» Exercise
Since the data must remain as supplied, reproduce it word for word.
================================
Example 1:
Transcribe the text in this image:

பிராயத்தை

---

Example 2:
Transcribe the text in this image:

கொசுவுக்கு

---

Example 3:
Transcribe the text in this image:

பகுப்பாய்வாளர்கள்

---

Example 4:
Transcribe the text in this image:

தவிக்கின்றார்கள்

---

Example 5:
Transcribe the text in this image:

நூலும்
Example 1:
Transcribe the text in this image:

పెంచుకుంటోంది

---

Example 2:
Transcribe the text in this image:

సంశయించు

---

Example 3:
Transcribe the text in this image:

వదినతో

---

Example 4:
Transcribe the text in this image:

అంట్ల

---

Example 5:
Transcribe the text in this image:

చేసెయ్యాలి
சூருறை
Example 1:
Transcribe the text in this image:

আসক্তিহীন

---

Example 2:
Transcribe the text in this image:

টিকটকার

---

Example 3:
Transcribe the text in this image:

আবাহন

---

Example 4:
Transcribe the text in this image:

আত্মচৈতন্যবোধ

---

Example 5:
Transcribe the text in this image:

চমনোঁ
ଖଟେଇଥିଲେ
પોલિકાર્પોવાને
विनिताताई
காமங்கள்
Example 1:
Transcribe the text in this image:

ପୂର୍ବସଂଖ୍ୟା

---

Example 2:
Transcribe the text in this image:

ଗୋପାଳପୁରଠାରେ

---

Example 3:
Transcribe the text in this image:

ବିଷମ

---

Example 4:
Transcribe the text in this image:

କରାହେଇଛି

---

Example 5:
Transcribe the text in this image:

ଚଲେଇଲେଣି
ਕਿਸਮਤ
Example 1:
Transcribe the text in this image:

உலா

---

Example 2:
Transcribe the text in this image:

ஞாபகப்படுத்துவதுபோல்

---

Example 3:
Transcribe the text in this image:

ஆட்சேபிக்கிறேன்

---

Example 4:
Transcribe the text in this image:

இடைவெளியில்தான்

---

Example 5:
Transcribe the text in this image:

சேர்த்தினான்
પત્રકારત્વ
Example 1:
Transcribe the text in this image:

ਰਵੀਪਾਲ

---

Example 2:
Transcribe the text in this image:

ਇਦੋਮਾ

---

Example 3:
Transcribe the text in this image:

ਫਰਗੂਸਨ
================================
» Result of the exercise
Example 1:
Transcribe the text in this image:

பிராயத்தை

---

Example 2:
Transcribe the text in this image:

கொசுவுக்கு

---

Example 3:
Transcribe the text in this image:

பகுப்பாய்வாளர்கள்

---

Example 4:
Transcribe the text in this image:

தவிக்கின்றார்கள்

---

Example 5:
Transcribe the text in this image:

நூலும்
Example 1:
Transcribe the text in this image:

పెంచుకుంటోంది

---

Example 2:
Transcribe the text in this image:

సంశయించు

---

Example 3:
Transcribe the text in this image:

వదినతో

---

Example 4:
Transcribe the text in this image:

అంట్ల

---

Example 5:
Transcribe the text in this image:

చేసెయ్యాలి
சூருறை
Example 1:
Transcribe the text in this image:

আসক্তিহীন

---

Example 2:
Transcribe the text in this image:

টিকটকার

---

Example 3:
Transcribe the text in this image:

আবাহন

---

Example 4:
Transcribe the text in this image:

আত্মচৈতন্যবোধ

---

Example 5:
Transcribe the text in this image:

চমনোঁ
ଖଟେଇଥିଲେ
પોલિકાર્પોવાને
विनिताताई
காமங்கள்
Example 1:
Transcribe the text in this image:

ପୂର୍ବସଂଖ୍ୟା

---

Example 2:
Transcribe the text in this image:

ଗୋପାଳପୁରଠାରେ

---

Example 3:
Transcribe the text in this image:

ବିଷମ

---

Example 4:
Transcribe the text in this image:

କରାହେଇଛି

---

Example 5:
Transcribe the text in this image:

ଚଲେଇଲେଣି
ਕਿਸਮਤ
Example 1:
Transcribe the text in this image:

உலா

---

Example 2:
Transcribe the text in this image:

ஞாபகப்படுத்துவதுபோல்

---

Example 3:
Transcribe the text in this image:

ஆட்சேபிக்கிறேன்

---

Example 4:
Transcribe the text in this image:

இடைவெளியில்தான்

---

Example 5:
Transcribe the text in this image:

சேர்த்தினான்
પત્રકારત્વ
Example 1:
Transcribe the text in this image:

ਰਵੀਪਾਲ

---

Example 2:
Transcribe the text in this image:

ਇਦੋਮਾ

---

Example 3:
Transcribe the text in this image:

ਫਰਗੂਸਨ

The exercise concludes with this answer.